Saturday, 8 February 2020

The snows of yesteryear

One of the various good things to come out of the Winder book about Germany last noticed at reference 1, was a reference to a memoir by one Gregor von Rezzori, reference 2 below. A central European classic no less.

What we have is a fabulised memoir of a childhood partly spent in and around Czernowitz, just south of the River Prut, capital of Bukovina, at the beginning a north eastern outpost of the Austrian Empire and at the end part of Rumania. Before that in the Ottoman sphere of influence and after that split between Rumania and the Ukraine.

The memoir comes in five main parts, each telling overlapping stories from a different point of view: Cassandra, the Rumanian nurse; the mother; the father; the sister; and, Bunchy, the German governess. The parents appear to come of good family in the upper middle reaches of Austro-Hungarian life. With the civil servant father being posted out to Bukovina, rather as a contemporary Englishman might have been posted out to Burma.

A technique which I believe is common enough these days, with references 4 and 5 being examples which come to mind. I was reading reference 4 more than a decade ago, as noticed at reference 6, and was last noticed in 2018 at reference 7. I think it has been culled since.

An interesting memoir, from what was then a very mixed region about which I know very little. A memoir which makes a point of exploring the sometimes tenuous relations between memory and the truth, whatever that might amount to in this sort of context. A chap who comes from a very odd family, odd enough that it is a wonder he survived into more or less normal adulthood.
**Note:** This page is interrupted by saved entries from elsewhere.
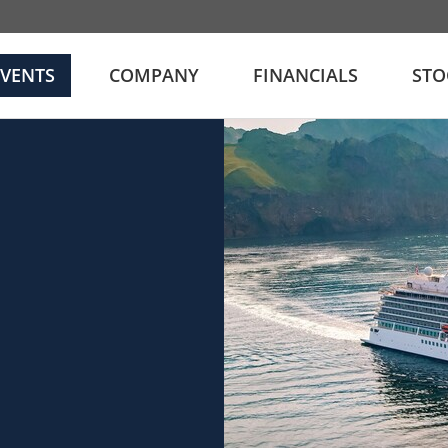
EVENTS
COMPANY
FINANCIALS
STO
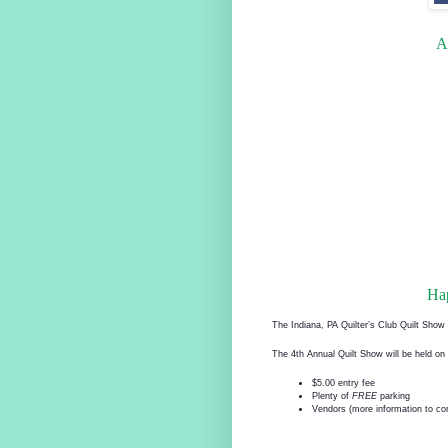
A
Ha
The Indiana, PA Quilter’s Club Quilt Sho
The 4th Annual Quilt Show will be held 
$5.00 entry fee
Plenty of
FREE
parking
Vendors (more information to c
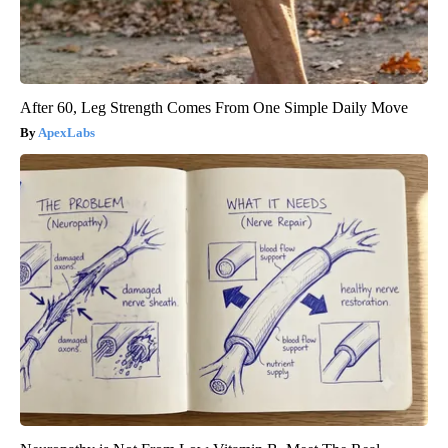
After 60, Leg Strength Comes From One Simple Daily Move
ApexLabs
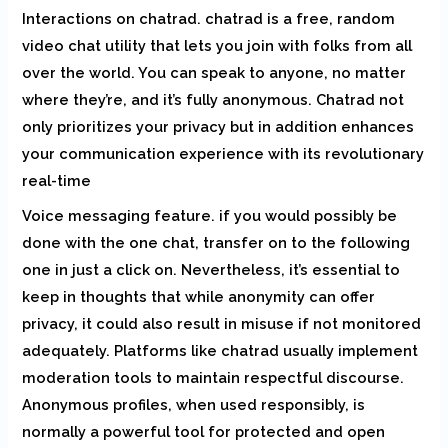
Interactions on chatrad. chatrad is a free, random
video chat utility that lets you join with folks from all
over the world. You can speak to anyone, no matter
where they’re, and it’s fully anonymous. Chatrad not
only prioritizes your privacy but in addition enhances
your communication experience with its revolutionary
real-time
Voice messaging feature. if you would possibly be
done with the one chat, transfer on to the following
one in just a click on. Nevertheless, it’s essential to
keep in thoughts that while anonymity can offer
privacy, it could also result in misuse if not monitored
adequately. Platforms like chatrad usually implement
moderation tools to maintain respectful discourse.
Anonymous profiles, when used responsibly, is
normally a powerful tool for protected and open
The father, for example, is a hunting nut whose hero is a chap who writes a 700 page tome on the partridge.

It seems that he spent the second world war in Berlin, being exempt from the German call up as he was a Rumanian citizen, and wound up in Italy, perhaps harking back to his family's distant origins in Sicily, at one time a southern outpost of the Austrian empire.
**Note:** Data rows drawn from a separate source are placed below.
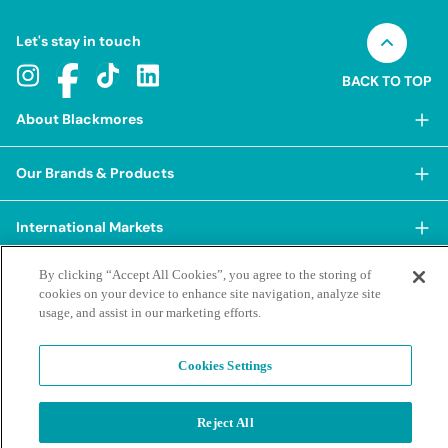
Let's stay in touch
BACK TO TOP
About Blackmores
About Blackmores
Our Brands & Products
Our Heritage
Shop Our Products
Our Approach
International Markets
Shop Best Sellers
Our Impact
China
By clicking “Accept All Cookies”, you agree to the storing of
BioCeuticals
Terms & Policies
Our Sustainability Pillars
cookies on your device to enhance site navigation, analyze site
Hong Kong SAR
Blackmores Professional
usage, and assist in our marketing efforts.
Our People & Culture
Posting Guidelines
iHerb
Contacts & FAQs
Blackmores Institute
Our Careers
Privacy Policy & Practices
Indonesia
Cookies Settings
Blackmores Education
Our Ambassadors & Partners
Report a Suspected Adverse Experience
Social Media House Rules
Korea
Our Newsroom
Contact Us
Supplier Code of Conduct
Reject All
Malaysia
Terms of Purchase
Privacy Policy
Ask a Naturopath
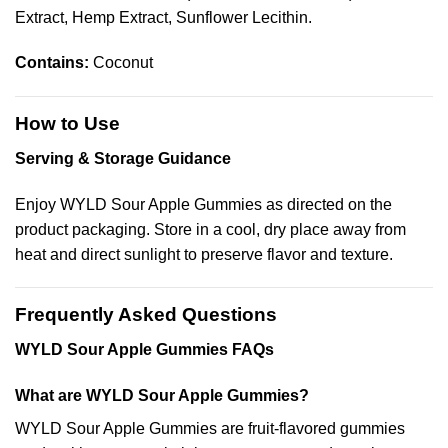
Extract, Hemp Extract, Sunflower Lecithin.
Contains:
Coconut
How to Use
Serving & Storage Guidance
Enjoy WYLD Sour Apple Gummies as directed on the
product packaging. Store in a cool, dry place away from
heat and direct sunlight to preserve flavor and texture.
Frequently Asked Questions
WYLD Sour Apple Gummies FAQs
What are WYLD Sour Apple Gummies?
WYLD Sour Apple Gummies are fruit-flavored gummies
But I ended the first reading rather dissatisfied, feeling that I did not have a proper grip on the narrative of his life, of its chronology. As I observed recently about films, I like them to march steadily forward in time, without a lot of jumping about. Was he hiding lots of bad stuff?
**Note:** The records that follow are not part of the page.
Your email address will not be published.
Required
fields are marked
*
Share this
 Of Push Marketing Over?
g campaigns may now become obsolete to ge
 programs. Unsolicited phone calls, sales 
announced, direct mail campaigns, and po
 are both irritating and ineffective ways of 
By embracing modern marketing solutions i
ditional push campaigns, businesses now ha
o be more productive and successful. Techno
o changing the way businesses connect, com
Where, for example, were the Jews of Bukovina, who scarcely get a mention beyond what Rezzori reports as the risible anti-Semitism of his father? For whom see reference 3, where lots of material is listed, mostly not in English and mostly, as far as I could tell, not available online. There is also the observation, from a Rezzori visit to Czernowitz in 1989, after some decades of absence, that what had been a famously mixed town, with a great jumble of people all jammed together, had been cleaned up and looked 100% Ukrainian.

Reference 1: https://psmv4.blogspot.com/2020/02/aachen-barbarossaleuchter-revisted.html.

Reference 2: The snows of yesteryear - Gregor von Rezzori

Reference 3: http://jgaliciabukovina.net/. The source for the map above.

Reference 4: The Alexandria Quartet - Lawrence Durrell - 1957-1960,

Reference 5: The woodcutter and his family - Frank McGuinness - 2017.